*Work to complete*. Exclude the pictures, then repeat the remaining data exactly.

*Information shown*.
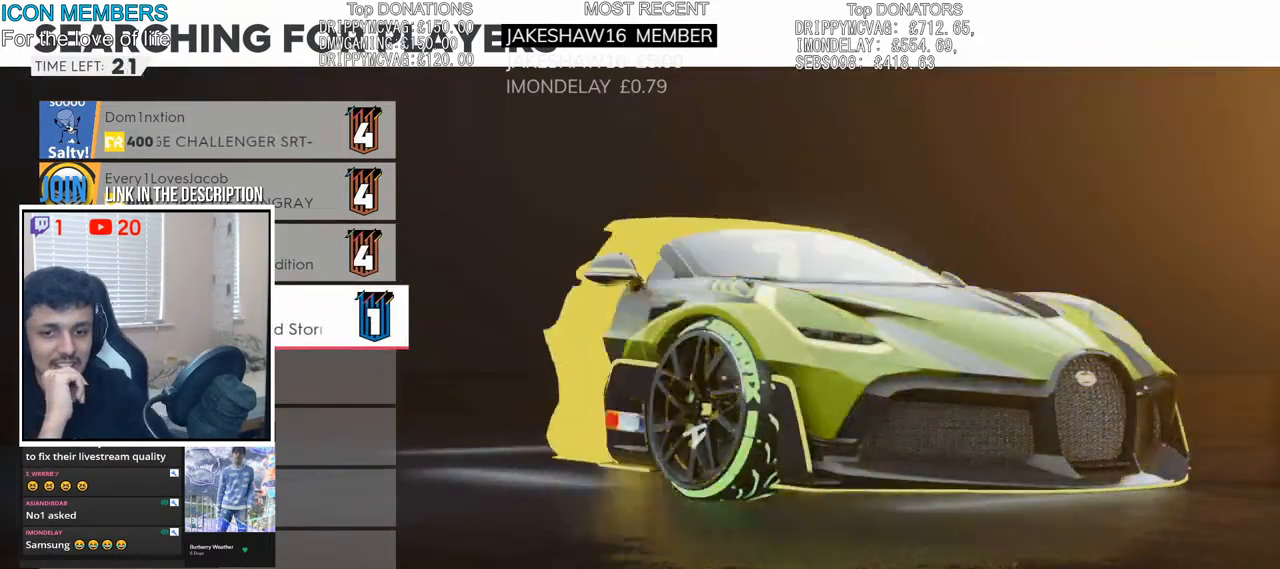
{"buttons": [], "left_stick": "center", "right_stick": "center", "events": [[217, "left_stick", "up"], [400, "left_stick", "center"]]}
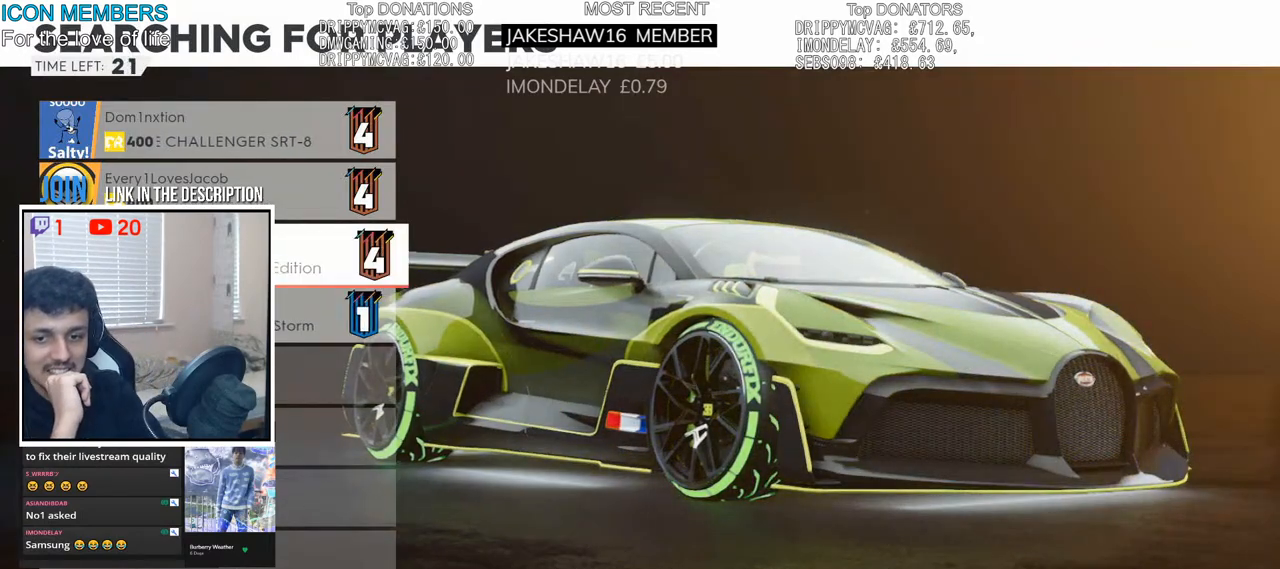
{"buttons": [], "left_stick": "center", "right_stick": "center", "events": [[167, "left_stick", "down"], [283, "left_stick", "center"]]}
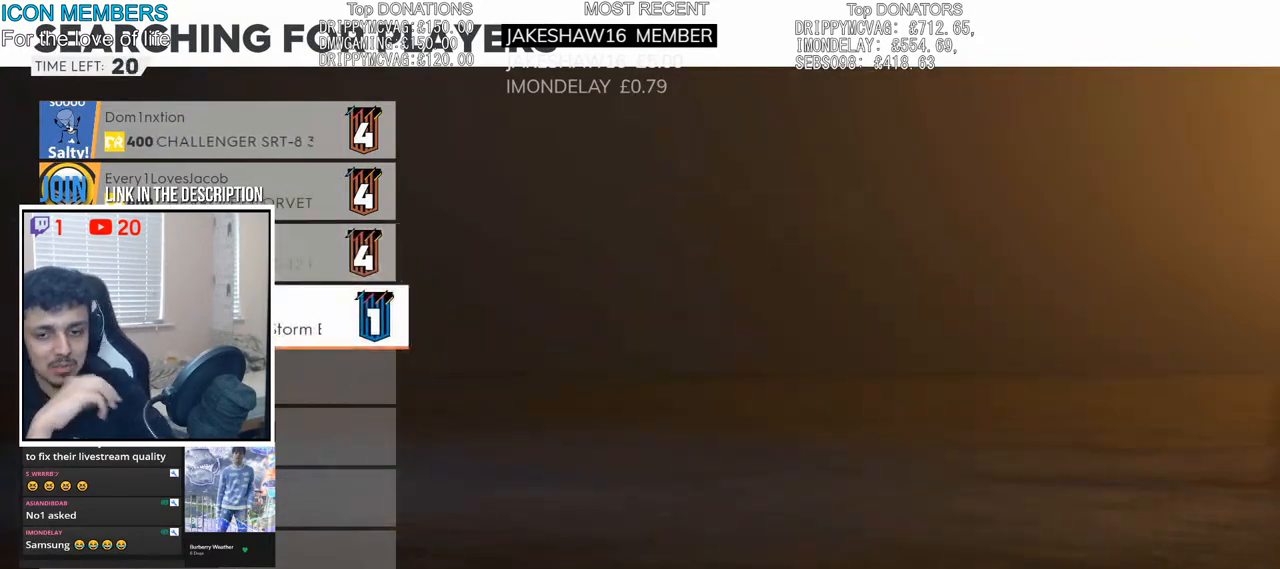
{"buttons": [], "left_stick": "center", "right_stick": "center", "events": []}
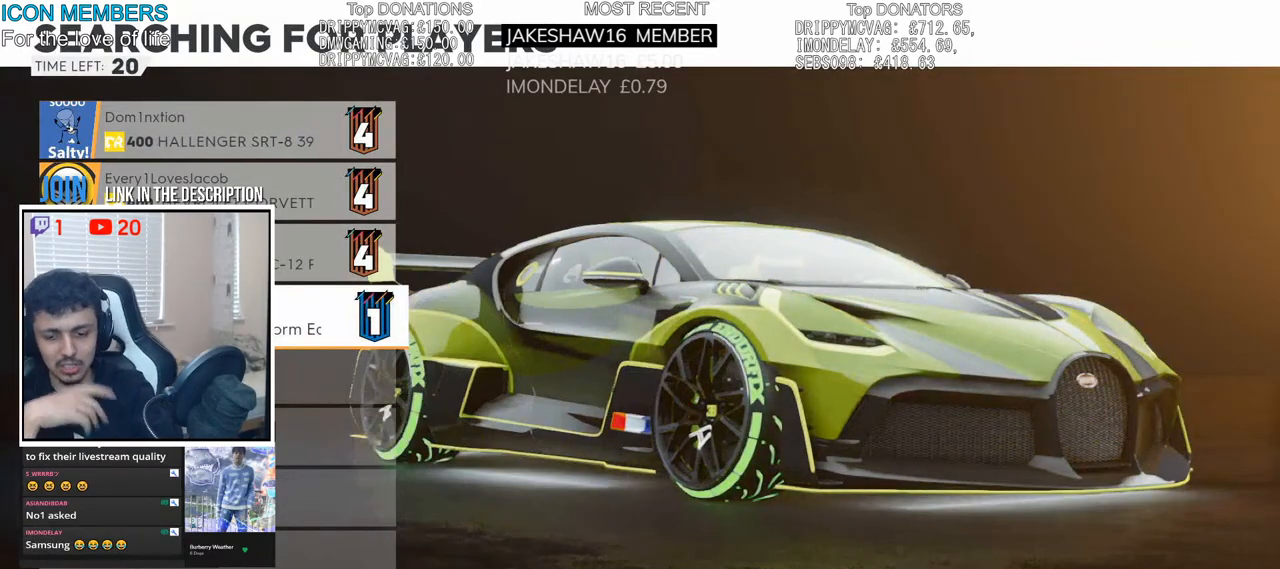
{"buttons": [], "left_stick": "center", "right_stick": "center", "events": []}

*Completed task*.
{"buttons": [], "left_stick": "center", "right_stick": "center", "events": [[217, "left_stick", "up"], [400, "left_stick", "center"]]}
{"buttons": [], "left_stick": "center", "right_stick": "center", "events": [[167, "left_stick", "down"], [283, "left_stick", "center"]]}
{"buttons": [], "left_stick": "center", "right_stick": "center", "events": []}
{"buttons": [], "left_stick": "center", "right_stick": "center", "events": []}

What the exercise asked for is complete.